_Work to complete:_ Output nothing but the line containing "text_box [4, 105, 334, 191]" and the lines after it through the end of the material below, each reproduced exactly.

┌──

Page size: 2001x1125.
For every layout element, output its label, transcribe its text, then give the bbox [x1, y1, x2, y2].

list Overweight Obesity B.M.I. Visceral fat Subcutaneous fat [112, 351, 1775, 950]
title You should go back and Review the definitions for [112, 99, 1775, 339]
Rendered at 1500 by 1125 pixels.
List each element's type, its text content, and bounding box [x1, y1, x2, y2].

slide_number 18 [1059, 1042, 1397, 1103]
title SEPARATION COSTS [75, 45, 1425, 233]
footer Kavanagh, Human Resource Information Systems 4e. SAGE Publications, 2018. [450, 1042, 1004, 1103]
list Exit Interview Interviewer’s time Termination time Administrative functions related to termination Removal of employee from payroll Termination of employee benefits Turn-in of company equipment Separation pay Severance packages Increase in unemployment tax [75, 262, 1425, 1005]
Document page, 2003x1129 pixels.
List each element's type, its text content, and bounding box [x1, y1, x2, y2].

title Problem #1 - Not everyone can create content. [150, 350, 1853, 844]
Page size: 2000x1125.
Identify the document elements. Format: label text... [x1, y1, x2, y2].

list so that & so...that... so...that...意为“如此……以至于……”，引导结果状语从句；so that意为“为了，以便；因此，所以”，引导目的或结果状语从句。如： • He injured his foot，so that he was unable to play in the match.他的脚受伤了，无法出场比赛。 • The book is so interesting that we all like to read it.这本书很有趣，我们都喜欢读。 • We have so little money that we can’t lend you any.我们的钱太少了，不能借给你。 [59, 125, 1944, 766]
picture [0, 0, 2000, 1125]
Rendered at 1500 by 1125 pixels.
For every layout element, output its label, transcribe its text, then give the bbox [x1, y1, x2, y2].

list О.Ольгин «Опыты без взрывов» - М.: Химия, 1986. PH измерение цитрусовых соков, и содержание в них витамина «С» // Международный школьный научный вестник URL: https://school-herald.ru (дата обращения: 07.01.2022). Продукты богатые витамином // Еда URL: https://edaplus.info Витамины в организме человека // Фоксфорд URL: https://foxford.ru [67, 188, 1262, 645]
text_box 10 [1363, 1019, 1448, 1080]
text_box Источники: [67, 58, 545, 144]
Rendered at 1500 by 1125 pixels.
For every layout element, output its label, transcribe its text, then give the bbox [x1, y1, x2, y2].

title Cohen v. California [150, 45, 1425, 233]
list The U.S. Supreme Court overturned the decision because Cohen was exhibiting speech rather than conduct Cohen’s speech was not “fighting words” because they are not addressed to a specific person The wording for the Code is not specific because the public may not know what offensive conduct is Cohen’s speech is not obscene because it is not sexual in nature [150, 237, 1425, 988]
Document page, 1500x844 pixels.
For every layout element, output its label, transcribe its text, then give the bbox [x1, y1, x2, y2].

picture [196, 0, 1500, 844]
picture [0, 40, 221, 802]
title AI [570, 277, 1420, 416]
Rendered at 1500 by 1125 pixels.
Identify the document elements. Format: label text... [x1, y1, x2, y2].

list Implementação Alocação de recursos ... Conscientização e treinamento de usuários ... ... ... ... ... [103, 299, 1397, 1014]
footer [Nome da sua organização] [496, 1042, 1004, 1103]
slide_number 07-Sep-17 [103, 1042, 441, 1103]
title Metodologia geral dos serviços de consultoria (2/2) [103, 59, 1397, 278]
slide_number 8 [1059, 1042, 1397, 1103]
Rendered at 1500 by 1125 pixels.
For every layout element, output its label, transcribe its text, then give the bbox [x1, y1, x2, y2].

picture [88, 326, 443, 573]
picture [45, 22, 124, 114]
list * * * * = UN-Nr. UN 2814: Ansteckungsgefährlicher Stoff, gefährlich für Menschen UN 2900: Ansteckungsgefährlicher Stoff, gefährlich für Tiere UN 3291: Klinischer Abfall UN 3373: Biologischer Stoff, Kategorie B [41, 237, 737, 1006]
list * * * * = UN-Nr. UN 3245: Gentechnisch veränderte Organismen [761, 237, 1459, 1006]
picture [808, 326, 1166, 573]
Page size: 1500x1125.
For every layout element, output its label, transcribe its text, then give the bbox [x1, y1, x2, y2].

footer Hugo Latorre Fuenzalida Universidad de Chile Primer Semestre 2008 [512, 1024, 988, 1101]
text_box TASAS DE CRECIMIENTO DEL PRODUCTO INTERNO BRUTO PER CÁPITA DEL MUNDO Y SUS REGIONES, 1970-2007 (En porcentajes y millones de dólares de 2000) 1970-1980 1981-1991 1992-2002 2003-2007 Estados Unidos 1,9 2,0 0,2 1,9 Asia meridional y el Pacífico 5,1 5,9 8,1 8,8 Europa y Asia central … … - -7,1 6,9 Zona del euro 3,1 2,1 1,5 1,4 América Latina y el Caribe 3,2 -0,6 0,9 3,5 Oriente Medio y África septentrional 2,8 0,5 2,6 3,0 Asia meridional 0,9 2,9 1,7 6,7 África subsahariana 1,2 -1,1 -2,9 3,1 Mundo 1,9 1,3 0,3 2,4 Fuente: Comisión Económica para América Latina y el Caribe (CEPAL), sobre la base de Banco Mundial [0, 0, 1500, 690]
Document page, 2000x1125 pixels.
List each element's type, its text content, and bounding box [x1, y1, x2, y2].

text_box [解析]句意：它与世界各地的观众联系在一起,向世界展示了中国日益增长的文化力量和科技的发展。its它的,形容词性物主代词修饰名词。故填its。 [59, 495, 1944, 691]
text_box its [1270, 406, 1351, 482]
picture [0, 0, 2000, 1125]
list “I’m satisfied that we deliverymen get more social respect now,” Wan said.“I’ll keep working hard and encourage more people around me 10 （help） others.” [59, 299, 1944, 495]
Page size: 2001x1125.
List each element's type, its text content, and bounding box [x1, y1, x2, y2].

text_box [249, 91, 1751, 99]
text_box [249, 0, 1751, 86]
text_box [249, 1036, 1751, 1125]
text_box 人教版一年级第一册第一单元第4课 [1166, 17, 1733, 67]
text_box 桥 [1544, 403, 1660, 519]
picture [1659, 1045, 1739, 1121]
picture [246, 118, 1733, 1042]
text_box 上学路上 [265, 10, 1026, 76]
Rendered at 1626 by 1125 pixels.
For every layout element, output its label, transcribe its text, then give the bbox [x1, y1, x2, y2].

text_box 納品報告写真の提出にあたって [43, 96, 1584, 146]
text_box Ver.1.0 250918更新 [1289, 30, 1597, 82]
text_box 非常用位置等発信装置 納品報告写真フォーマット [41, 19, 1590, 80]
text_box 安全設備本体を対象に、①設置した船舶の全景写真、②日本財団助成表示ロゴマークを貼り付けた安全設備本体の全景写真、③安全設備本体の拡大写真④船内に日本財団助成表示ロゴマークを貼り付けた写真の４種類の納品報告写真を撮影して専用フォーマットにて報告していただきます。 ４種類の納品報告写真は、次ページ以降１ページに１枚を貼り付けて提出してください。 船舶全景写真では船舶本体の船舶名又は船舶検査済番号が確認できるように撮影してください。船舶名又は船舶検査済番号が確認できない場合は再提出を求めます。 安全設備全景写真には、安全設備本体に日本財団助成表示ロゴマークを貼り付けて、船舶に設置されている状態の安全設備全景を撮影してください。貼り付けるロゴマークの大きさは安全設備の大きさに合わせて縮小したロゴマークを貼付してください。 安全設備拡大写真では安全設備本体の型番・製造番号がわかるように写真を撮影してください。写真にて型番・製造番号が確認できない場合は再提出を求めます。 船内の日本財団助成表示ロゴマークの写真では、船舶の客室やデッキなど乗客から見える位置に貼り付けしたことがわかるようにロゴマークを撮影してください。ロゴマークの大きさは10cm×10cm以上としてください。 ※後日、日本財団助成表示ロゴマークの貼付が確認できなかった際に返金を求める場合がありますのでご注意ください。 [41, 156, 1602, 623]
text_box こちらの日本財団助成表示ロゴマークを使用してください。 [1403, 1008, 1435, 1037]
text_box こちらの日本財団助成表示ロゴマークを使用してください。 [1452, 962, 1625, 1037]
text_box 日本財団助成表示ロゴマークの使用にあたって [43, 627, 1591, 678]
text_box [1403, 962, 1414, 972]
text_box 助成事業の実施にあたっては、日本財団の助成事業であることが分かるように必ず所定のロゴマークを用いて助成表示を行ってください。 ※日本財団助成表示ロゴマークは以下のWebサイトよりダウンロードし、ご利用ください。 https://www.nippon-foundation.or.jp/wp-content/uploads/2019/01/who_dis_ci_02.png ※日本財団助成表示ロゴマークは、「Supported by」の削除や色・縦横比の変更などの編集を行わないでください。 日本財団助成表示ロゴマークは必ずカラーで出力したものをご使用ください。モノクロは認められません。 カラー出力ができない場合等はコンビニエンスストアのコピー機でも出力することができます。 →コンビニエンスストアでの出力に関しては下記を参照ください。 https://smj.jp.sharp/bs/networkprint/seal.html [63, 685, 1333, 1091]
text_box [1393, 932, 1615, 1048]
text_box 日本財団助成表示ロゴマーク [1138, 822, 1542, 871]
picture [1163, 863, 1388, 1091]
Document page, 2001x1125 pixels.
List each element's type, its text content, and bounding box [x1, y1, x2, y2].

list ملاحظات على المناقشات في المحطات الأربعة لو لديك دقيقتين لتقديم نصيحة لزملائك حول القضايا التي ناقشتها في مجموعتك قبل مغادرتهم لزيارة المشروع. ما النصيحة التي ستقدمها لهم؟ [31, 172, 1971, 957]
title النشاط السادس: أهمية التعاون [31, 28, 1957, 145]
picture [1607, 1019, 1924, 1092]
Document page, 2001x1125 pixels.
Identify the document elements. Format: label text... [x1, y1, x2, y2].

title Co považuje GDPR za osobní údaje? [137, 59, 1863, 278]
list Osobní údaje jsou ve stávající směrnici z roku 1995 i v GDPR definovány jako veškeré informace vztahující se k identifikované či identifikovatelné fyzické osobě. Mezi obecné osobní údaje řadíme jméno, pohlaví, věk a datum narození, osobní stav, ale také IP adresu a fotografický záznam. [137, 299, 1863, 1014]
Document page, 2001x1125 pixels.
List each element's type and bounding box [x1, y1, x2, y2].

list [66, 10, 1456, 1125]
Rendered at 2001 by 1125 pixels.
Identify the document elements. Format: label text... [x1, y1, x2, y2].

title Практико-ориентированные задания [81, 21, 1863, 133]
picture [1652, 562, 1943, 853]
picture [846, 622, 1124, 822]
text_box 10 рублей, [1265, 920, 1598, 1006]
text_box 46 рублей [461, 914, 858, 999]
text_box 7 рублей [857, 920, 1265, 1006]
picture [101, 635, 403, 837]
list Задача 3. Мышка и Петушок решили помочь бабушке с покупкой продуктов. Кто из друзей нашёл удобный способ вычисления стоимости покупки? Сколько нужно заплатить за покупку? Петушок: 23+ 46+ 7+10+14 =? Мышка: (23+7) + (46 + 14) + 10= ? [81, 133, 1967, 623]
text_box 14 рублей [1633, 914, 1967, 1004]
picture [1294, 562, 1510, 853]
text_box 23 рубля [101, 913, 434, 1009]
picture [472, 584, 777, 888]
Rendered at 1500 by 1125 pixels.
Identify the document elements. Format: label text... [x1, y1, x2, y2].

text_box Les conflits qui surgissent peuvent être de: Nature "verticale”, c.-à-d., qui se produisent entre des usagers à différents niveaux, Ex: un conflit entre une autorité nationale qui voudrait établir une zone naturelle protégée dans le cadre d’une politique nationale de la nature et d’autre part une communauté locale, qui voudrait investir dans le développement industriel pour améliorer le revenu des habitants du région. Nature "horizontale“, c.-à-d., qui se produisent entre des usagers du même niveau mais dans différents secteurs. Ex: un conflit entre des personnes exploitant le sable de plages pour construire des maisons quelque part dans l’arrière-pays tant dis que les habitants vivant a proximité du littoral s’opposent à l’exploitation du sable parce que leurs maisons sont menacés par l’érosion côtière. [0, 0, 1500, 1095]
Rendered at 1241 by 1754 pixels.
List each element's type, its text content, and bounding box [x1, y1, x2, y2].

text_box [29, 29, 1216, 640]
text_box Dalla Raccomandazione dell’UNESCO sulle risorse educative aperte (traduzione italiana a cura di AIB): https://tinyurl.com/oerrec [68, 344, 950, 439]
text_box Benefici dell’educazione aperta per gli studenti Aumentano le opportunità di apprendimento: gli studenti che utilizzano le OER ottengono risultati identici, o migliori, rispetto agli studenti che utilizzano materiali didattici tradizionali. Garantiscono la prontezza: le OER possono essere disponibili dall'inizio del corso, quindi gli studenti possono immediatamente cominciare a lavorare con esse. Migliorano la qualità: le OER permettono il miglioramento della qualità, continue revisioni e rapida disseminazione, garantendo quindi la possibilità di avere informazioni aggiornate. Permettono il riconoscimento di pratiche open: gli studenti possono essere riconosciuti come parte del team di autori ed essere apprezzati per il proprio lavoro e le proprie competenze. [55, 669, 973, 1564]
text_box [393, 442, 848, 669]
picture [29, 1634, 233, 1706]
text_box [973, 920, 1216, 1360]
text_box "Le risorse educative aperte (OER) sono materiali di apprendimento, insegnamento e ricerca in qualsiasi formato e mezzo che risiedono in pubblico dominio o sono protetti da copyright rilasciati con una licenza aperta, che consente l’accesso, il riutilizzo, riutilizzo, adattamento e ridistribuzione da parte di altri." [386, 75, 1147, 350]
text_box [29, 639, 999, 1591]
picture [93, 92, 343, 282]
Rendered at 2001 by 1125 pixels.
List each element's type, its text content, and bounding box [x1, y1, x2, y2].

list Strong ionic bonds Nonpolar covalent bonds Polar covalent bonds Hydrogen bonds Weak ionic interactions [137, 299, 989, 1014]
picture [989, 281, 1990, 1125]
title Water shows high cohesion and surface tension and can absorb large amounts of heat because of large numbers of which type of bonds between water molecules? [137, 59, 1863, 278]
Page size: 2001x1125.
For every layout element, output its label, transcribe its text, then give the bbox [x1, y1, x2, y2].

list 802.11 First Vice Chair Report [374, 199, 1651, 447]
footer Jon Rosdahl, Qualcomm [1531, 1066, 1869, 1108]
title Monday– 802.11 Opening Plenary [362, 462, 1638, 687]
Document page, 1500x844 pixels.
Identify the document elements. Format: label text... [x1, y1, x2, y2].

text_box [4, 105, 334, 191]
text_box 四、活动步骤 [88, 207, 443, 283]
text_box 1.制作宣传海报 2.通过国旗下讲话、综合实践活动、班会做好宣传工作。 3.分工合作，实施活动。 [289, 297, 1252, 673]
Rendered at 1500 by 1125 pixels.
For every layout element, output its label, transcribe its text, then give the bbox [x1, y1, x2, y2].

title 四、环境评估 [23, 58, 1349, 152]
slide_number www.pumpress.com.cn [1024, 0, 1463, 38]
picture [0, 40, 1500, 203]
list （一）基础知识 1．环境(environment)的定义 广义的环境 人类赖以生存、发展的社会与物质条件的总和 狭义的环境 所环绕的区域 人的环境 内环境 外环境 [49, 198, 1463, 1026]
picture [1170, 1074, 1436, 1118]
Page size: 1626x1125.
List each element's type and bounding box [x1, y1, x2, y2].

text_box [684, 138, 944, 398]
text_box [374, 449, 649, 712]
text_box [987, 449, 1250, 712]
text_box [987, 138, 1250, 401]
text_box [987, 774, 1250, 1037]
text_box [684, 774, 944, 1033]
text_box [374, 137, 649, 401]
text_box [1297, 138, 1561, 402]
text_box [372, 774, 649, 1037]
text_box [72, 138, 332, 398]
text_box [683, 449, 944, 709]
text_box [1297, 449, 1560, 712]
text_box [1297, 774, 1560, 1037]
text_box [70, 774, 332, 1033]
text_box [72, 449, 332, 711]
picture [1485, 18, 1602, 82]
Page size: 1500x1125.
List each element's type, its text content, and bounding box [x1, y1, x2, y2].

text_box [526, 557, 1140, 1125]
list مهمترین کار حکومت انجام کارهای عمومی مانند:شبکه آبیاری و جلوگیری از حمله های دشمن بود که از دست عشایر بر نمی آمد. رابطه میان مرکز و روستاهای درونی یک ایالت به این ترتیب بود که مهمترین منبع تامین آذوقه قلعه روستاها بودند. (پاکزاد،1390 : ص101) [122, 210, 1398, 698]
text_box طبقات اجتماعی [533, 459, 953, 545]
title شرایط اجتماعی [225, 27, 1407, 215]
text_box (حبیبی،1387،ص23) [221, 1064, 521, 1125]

└──

_Exercise solution:_
text_box [4, 105, 334, 191]
text_box 四、活动步骤 [88, 207, 443, 283]
text_box 1.制作宣传海报 2.通过国旗下讲话、综合实践活动、班会做好宣传工作。 3.分工合作，实施活动。 [289, 297, 1252, 673]
Rendered at 1500 by 1125 pixels.
For every layout element, output its label, transcribe its text, then give the bbox [x1, y1, x2, y2].

title 四、环境评估 [23, 58, 1349, 152]
slide_number www.pumpress.com.cn [1024, 0, 1463, 38]
picture [0, 40, 1500, 203]
list （一）基础知识 1．环境(environment)的定义 广义的环境 人类赖以生存、发展的社会与物质条件的总和 狭义的环境 所环绕的区域 人的环境 内环境 外环境 [49, 198, 1463, 1026]
picture [1170, 1074, 1436, 1118]
Page size: 1626x1125.
List each element's type and bounding box [x1, y1, x2, y2].

text_box [684, 138, 944, 398]
text_box [374, 449, 649, 712]
text_box [987, 449, 1250, 712]
text_box [987, 138, 1250, 401]
text_box [987, 774, 1250, 1037]
text_box [684, 774, 944, 1033]
text_box [374, 137, 649, 401]
text_box [1297, 138, 1561, 402]
text_box [372, 774, 649, 1037]
text_box [72, 138, 332, 398]
text_box [683, 449, 944, 709]
text_box [1297, 449, 1560, 712]
text_box [1297, 774, 1560, 1037]
text_box [70, 774, 332, 1033]
text_box [72, 449, 332, 711]
picture [1485, 18, 1602, 82]
Page size: 1500x1125.
List each element's type, its text content, and bounding box [x1, y1, x2, y2].

text_box [526, 557, 1140, 1125]
list مهمترین کار حکومت انجام کارهای عمومی مانند:شبکه آبیاری و جلوگیری از حمله های دشمن بود که از دست عشایر بر نمی آمد. رابطه میان مرکز و روستاهای درونی یک ایالت به این ترتیب بود که مهمترین منبع تامین آذوقه قلعه روستاها بودند. (پاکزاد،1390 : ص101) [122, 210, 1398, 698]
text_box طبقات اجتماعی [533, 459, 953, 545]
title شرایط اجتماعی [225, 27, 1407, 215]
text_box (حبیبی،1387،ص23) [221, 1064, 521, 1125]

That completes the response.